# Anyone build their own Artwork Matboard Cutter?



## ScottC (Apr 6, 2010)

I'm making a lot of frames for some artwork and some of the mats will not be standard off the shelf. Custom mats can be pretty expensive, too. I've thought about buying mat cutting system in the past but the models I would want run $300-$400.

I was thinking that it's probably not too difficult with the right parts. I would likely use off the shelf cutters but build the rest myself of an assortment of parts.

It seems the key elements are the work surface, the straight edge for the reference, the straight edge for the cutter to run along on, and some sort of hold down for the mat board.

I would like to keep it under $100 or so but would spend more if I end up with something better than I can buy.

I would also consider buying a cheaper used system off of Craigslist or Ebay and then just copying it and making it bigger and better.

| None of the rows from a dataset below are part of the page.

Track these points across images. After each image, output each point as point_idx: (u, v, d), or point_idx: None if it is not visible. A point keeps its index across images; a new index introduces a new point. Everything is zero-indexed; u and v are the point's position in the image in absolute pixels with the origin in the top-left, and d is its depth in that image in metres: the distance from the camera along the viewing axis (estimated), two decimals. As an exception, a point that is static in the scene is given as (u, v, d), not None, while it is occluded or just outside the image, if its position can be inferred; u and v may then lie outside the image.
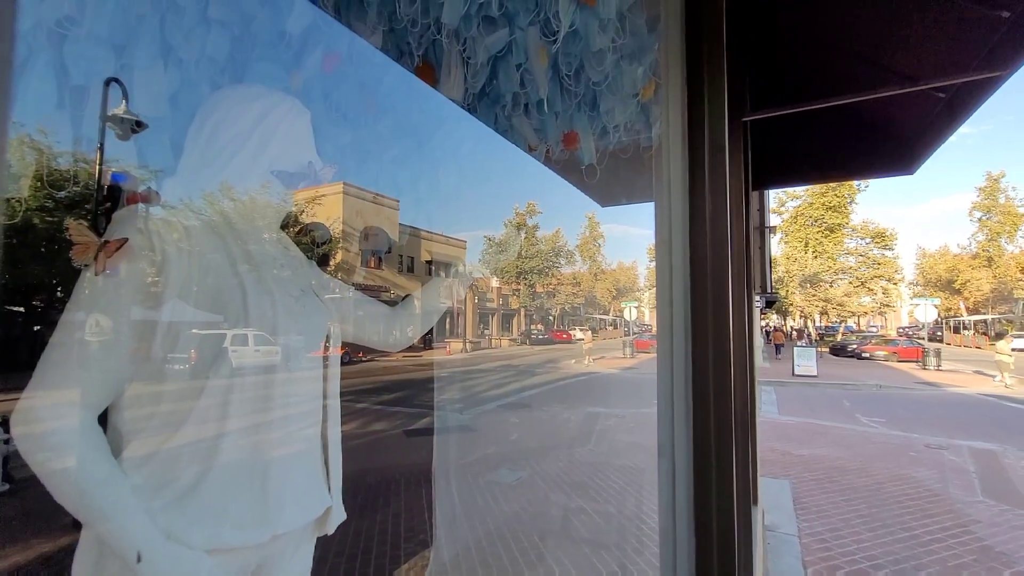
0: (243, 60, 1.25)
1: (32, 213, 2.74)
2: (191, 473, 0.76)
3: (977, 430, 7.87)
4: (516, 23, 1.19)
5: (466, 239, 22.94)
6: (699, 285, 1.18)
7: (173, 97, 1.22)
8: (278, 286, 0.89)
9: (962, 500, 4.61)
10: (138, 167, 1.75)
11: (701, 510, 1.19)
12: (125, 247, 0.69)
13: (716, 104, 1.11)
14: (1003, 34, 1.68)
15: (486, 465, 5.21)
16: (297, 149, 0.92)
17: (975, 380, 14.65)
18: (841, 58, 2.39)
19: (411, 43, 1.28)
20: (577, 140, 1.46)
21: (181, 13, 1.12)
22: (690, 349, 1.21)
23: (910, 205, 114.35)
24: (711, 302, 1.17)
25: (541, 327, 32.28)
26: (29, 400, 0.67)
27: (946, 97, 2.14)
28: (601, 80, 1.28)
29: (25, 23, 1.02)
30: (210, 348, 0.79)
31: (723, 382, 1.19)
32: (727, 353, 1.18)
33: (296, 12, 1.24)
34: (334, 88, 1.44)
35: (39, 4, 0.98)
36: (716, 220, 1.14)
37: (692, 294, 1.19)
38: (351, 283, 1.32)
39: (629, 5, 1.20)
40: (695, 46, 1.11)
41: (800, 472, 5.46)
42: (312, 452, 0.96)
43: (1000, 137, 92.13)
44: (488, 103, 1.53)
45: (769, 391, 12.07)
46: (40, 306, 4.62)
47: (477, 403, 9.22)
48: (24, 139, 1.83)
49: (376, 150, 3.08)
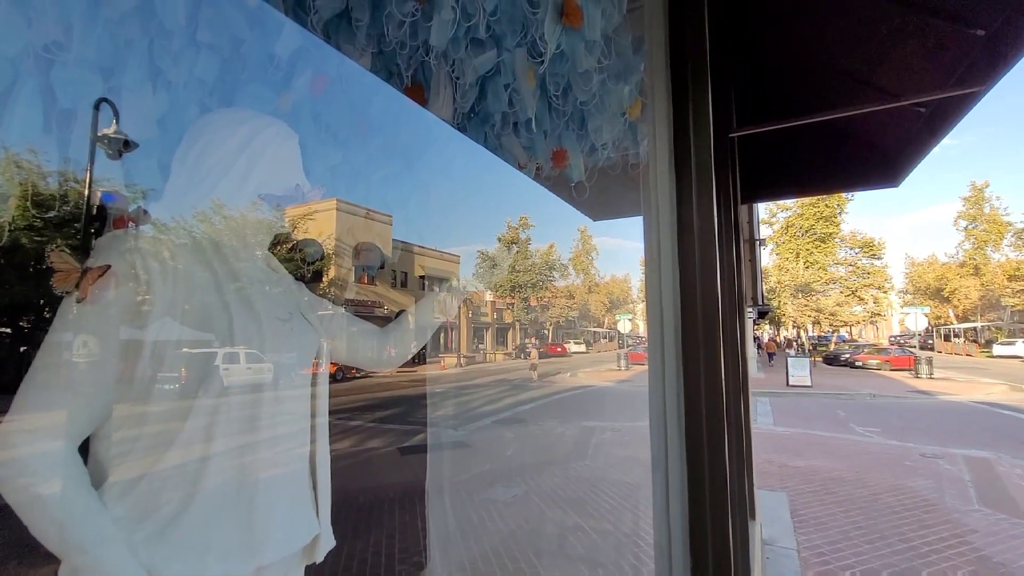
0: (232, 82, 1.26)
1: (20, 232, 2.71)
2: (174, 503, 0.74)
3: (971, 438, 7.90)
4: (503, 45, 1.20)
5: (459, 254, 22.97)
6: (689, 301, 1.19)
7: (162, 119, 1.23)
8: (265, 310, 0.88)
9: (959, 510, 4.61)
10: (127, 186, 1.75)
11: (696, 525, 1.18)
12: (108, 274, 0.68)
13: (701, 122, 1.12)
14: (979, 52, 1.73)
15: (481, 482, 5.15)
16: (284, 172, 0.92)
17: (967, 387, 14.73)
18: (825, 76, 2.44)
19: (400, 64, 1.29)
20: (566, 158, 1.47)
21: (170, 36, 1.13)
22: (681, 363, 1.21)
23: (897, 215, 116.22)
24: (701, 317, 1.18)
25: (535, 340, 32.21)
26: (9, 424, 0.65)
27: (927, 112, 2.19)
28: (588, 99, 1.30)
29: (12, 48, 1.02)
30: (196, 370, 0.78)
31: (715, 396, 1.18)
32: (718, 367, 1.18)
33: (285, 35, 1.25)
34: (324, 109, 1.45)
35: (27, 29, 0.98)
36: (704, 236, 1.15)
37: (682, 310, 1.19)
38: (344, 298, 1.31)
39: (614, 27, 1.22)
40: (679, 67, 1.14)
41: (797, 484, 5.44)
42: (300, 476, 0.94)
43: (983, 148, 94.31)
44: (478, 122, 1.55)
45: (764, 402, 12.08)
46: (27, 327, 4.56)
47: (472, 419, 9.15)
48: (13, 157, 1.83)
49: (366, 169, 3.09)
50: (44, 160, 1.89)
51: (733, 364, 1.99)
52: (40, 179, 2.04)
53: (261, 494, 0.83)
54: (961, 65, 1.84)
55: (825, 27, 2.14)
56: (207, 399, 0.77)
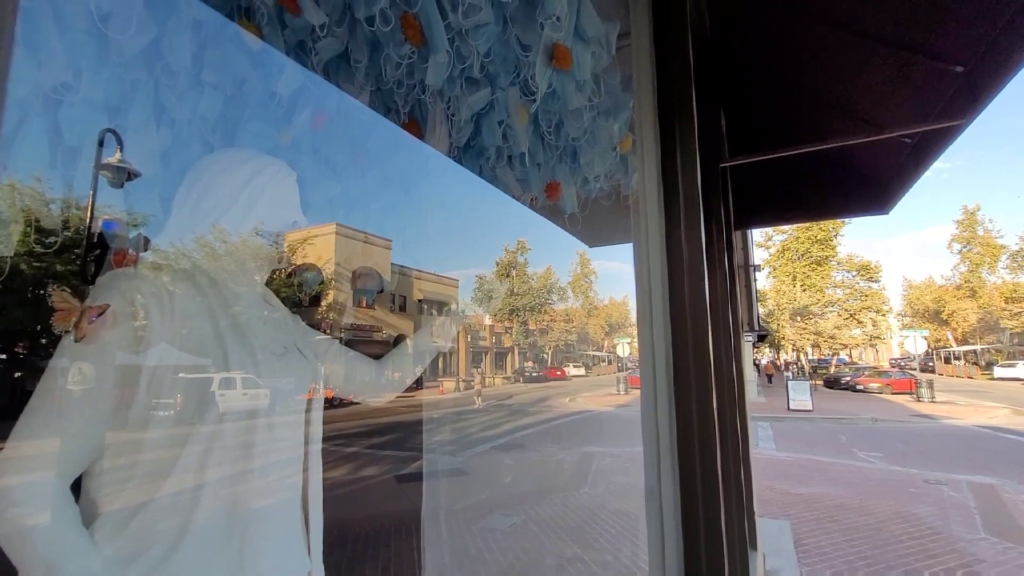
0: (235, 119, 1.30)
1: (20, 258, 2.73)
2: (166, 542, 0.74)
3: (975, 463, 7.80)
4: (497, 83, 1.25)
5: (458, 278, 23.04)
6: (679, 329, 1.20)
7: (165, 154, 1.26)
8: (261, 345, 0.89)
9: (964, 538, 4.52)
10: (129, 213, 1.78)
11: (691, 561, 1.17)
12: (106, 313, 0.69)
13: (688, 157, 1.16)
14: (958, 87, 1.79)
15: (479, 511, 5.06)
16: (282, 211, 0.94)
17: (970, 411, 14.61)
18: (813, 108, 2.51)
19: (398, 102, 1.33)
20: (559, 191, 1.50)
21: (175, 77, 1.17)
22: (673, 393, 1.21)
23: (892, 237, 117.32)
24: (692, 346, 1.19)
25: (534, 364, 32.02)
26: (3, 453, 0.66)
27: (912, 143, 2.24)
28: (580, 135, 1.34)
29: (21, 90, 1.06)
30: (192, 400, 0.78)
31: (707, 427, 1.19)
32: (710, 398, 1.19)
33: (287, 74, 1.30)
34: (323, 143, 1.49)
35: (37, 71, 1.02)
36: (693, 266, 1.17)
37: (673, 338, 1.20)
38: (343, 323, 1.32)
39: (604, 67, 1.27)
40: (666, 104, 1.18)
41: (800, 512, 5.35)
42: (292, 511, 0.94)
43: (972, 171, 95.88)
44: (473, 155, 1.59)
45: (765, 427, 11.95)
46: (23, 353, 4.53)
47: (470, 444, 9.03)
48: (16, 186, 1.86)
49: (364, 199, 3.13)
50: (48, 187, 1.93)
51: (729, 391, 1.99)
52: (43, 205, 2.07)
53: (253, 530, 0.82)
54: (942, 99, 1.90)
55: (812, 63, 2.21)
56: (204, 427, 0.78)
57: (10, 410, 0.69)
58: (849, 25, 1.86)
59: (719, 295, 1.87)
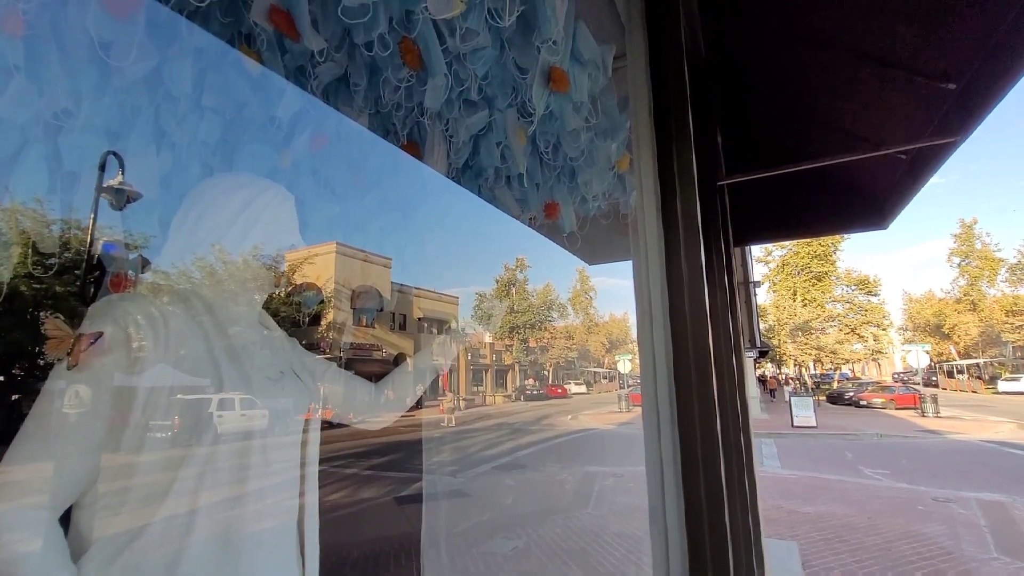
0: (234, 142, 1.31)
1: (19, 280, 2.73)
2: (157, 574, 0.71)
3: (983, 480, 7.69)
4: (495, 106, 1.26)
5: (457, 295, 23.04)
6: (680, 347, 1.19)
7: (165, 178, 1.27)
8: (256, 368, 0.88)
9: (976, 558, 4.43)
10: (127, 235, 1.78)
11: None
12: (100, 341, 0.69)
13: (686, 176, 1.16)
14: (952, 104, 1.81)
15: (480, 533, 4.96)
16: (279, 234, 0.94)
17: (975, 426, 14.46)
18: (808, 126, 2.54)
19: (396, 124, 1.34)
20: (558, 211, 1.51)
21: (175, 102, 1.18)
22: (675, 411, 1.19)
23: (891, 251, 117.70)
24: (694, 363, 1.18)
25: (535, 382, 31.81)
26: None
27: (908, 160, 2.26)
28: (578, 156, 1.35)
29: (23, 115, 1.06)
30: (190, 424, 0.77)
31: (711, 446, 1.17)
32: (713, 415, 1.17)
33: (287, 98, 1.31)
34: (323, 164, 1.50)
35: (38, 98, 1.03)
36: (693, 286, 1.17)
37: (674, 356, 1.19)
38: (342, 342, 1.31)
39: (601, 88, 1.28)
40: (663, 124, 1.18)
41: (807, 532, 5.25)
42: (287, 536, 0.91)
43: (969, 185, 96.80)
44: (472, 175, 1.59)
45: (770, 444, 11.81)
46: (20, 375, 4.51)
47: (470, 464, 8.91)
48: (17, 207, 1.87)
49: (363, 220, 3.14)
50: (49, 208, 1.94)
51: (732, 408, 1.97)
52: (44, 227, 2.08)
53: (247, 557, 0.80)
54: (936, 117, 1.92)
55: (807, 81, 2.25)
56: (200, 448, 0.76)
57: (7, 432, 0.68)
58: (841, 44, 1.89)
59: (720, 312, 1.86)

Anyway, if anyone has done this and can share some info and advice or can point me to some references, I would appreciate it! Thanks!


----------



## FatherHooligan (Mar 27, 2008)

That could be an interesting build. Mat board can be pretty tough to cut cleanly so the cutter frame would have to be very stiff.


----------



## ScottC (Apr 6, 2010)

I haven't been able to find much info on building one. I think now I'm leaning towards buying something like the Logan 450-1 to use and learn on now and get an idea for whether building one will even be necessary.

I honestly probably don't really have time to build one but after some research, I think this one will do. I did look at the models at local big box crafts stores and they seemed kind of flimsy and cost more than what I can get the 450 for online.


----------